------ Material shown ------

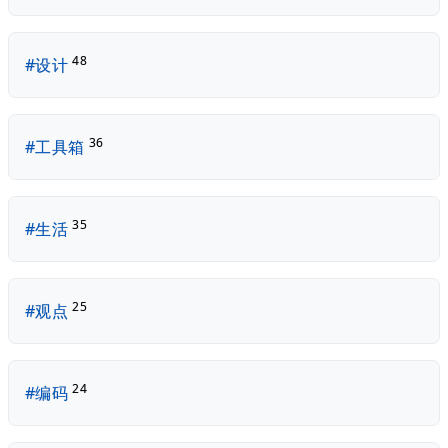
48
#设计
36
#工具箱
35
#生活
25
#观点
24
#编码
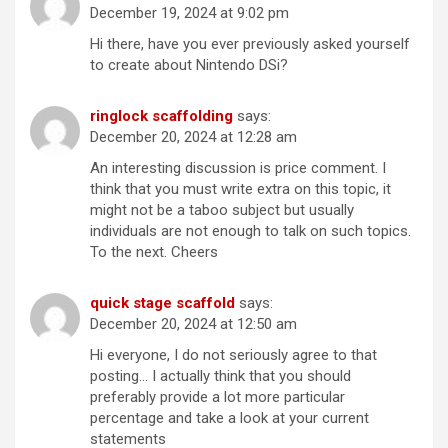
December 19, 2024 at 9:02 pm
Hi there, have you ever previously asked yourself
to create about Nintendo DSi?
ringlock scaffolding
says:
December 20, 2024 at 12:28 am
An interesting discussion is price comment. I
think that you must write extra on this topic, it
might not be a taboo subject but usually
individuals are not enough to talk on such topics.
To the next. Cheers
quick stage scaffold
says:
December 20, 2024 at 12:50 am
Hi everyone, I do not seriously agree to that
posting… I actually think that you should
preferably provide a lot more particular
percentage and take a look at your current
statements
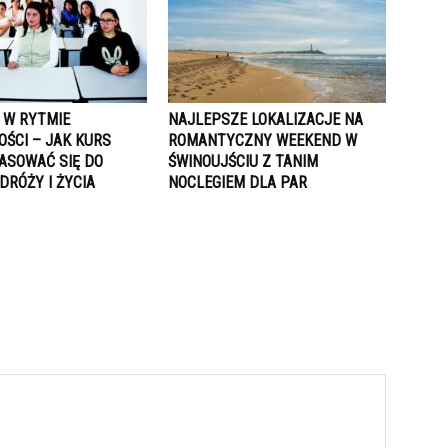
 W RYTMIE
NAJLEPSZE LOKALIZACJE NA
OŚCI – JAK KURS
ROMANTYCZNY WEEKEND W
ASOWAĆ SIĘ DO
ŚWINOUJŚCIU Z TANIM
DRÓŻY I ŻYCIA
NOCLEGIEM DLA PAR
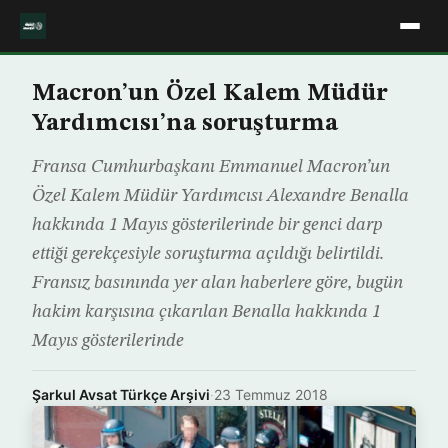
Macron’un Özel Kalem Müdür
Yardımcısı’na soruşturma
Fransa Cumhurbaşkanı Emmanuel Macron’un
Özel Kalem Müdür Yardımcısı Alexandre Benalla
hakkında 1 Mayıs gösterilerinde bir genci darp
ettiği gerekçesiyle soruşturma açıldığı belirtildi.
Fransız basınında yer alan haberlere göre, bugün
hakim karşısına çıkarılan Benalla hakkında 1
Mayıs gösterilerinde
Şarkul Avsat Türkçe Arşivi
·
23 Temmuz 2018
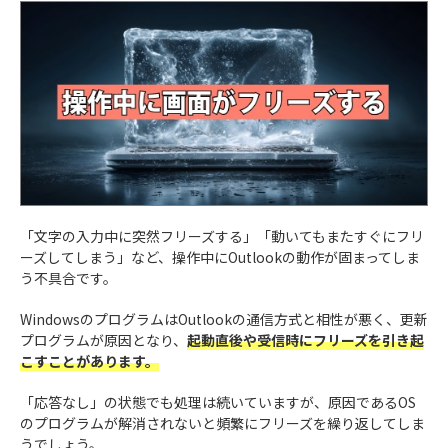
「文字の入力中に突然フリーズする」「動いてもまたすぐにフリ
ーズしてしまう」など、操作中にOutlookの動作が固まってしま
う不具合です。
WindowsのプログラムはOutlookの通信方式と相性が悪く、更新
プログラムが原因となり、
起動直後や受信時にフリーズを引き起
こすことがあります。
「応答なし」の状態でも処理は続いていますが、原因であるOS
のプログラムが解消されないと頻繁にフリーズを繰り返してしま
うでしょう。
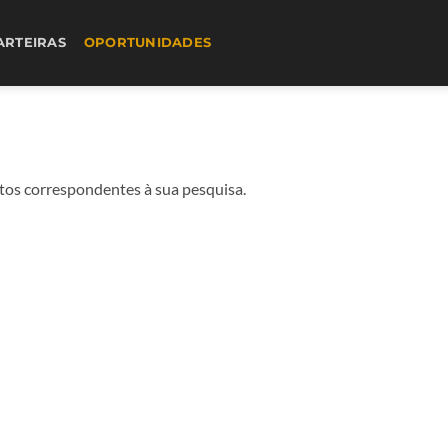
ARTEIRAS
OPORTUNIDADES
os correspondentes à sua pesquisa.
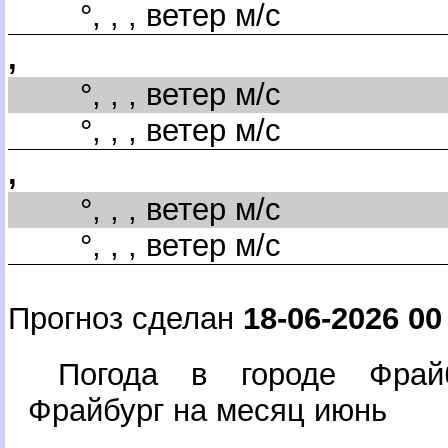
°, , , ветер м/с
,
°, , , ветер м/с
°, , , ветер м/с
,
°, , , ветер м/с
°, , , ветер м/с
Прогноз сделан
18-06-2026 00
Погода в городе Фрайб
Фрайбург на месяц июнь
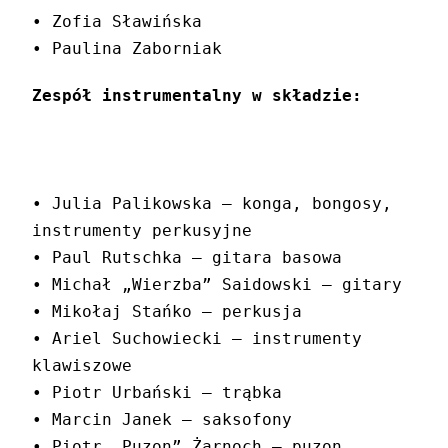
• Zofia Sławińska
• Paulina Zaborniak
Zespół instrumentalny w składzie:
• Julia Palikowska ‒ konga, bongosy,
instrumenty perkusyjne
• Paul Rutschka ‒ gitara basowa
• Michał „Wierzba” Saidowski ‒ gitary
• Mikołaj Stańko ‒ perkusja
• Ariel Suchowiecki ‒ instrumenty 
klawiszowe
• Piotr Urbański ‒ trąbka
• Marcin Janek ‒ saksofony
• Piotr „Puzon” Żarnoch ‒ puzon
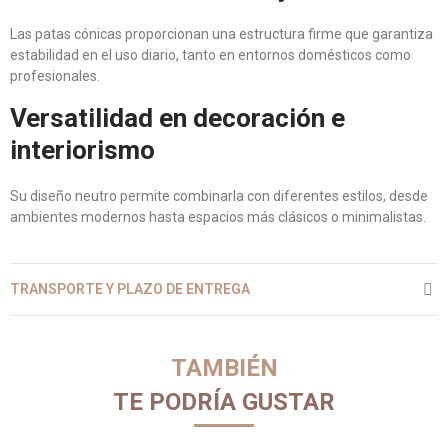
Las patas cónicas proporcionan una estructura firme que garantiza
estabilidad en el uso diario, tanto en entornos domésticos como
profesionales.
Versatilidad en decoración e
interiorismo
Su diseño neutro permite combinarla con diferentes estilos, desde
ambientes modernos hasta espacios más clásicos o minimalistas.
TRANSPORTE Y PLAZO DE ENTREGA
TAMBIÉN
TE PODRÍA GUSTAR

------
------ Material shown ------

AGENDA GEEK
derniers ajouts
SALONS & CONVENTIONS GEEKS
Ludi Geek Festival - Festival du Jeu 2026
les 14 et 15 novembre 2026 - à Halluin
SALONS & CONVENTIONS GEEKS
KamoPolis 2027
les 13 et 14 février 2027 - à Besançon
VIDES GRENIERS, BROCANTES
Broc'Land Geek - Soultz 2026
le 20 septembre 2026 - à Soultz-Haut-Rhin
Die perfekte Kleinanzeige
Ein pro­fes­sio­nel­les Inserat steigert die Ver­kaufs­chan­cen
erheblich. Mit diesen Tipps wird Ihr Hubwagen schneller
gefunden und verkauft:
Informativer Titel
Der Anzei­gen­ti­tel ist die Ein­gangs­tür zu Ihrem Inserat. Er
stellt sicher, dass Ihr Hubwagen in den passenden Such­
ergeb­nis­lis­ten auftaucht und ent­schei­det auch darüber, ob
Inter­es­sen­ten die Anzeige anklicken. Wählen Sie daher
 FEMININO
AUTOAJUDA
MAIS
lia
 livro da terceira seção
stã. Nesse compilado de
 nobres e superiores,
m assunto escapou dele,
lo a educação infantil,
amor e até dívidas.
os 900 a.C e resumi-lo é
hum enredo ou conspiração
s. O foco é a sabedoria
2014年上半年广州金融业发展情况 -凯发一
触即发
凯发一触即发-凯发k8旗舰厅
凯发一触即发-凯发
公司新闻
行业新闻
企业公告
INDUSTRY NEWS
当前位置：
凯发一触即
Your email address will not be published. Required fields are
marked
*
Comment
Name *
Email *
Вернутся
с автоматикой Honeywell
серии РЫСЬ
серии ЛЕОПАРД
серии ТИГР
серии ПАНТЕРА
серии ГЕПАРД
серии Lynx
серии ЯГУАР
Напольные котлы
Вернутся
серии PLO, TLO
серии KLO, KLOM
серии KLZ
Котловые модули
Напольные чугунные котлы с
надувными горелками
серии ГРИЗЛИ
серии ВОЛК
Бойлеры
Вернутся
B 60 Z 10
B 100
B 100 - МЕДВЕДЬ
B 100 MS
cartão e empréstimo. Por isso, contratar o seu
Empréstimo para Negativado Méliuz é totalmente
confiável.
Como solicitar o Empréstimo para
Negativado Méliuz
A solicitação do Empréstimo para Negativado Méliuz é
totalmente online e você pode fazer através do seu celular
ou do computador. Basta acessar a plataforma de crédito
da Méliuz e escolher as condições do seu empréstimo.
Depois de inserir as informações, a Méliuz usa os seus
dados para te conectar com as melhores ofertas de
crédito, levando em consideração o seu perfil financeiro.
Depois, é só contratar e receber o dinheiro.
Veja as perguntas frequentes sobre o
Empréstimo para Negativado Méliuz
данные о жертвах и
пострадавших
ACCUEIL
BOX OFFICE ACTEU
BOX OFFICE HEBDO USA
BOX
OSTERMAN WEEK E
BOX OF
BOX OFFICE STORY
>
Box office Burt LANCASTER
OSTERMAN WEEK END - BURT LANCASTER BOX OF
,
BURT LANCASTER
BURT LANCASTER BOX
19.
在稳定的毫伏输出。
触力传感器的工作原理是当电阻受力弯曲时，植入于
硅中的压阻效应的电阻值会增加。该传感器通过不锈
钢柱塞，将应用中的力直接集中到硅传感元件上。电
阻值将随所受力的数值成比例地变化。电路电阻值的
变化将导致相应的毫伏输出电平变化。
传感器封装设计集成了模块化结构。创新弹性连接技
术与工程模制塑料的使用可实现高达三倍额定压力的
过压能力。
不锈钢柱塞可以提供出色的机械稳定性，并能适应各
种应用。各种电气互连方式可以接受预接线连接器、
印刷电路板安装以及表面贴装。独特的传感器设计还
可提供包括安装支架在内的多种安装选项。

------

• **Try it**: Extract every line from the records above that contains the word "gösterilerinde".

• **Answer below**:
hakkında 1 Mayıs gösterilerinde bir genci darp
Mayıs gösterilerinde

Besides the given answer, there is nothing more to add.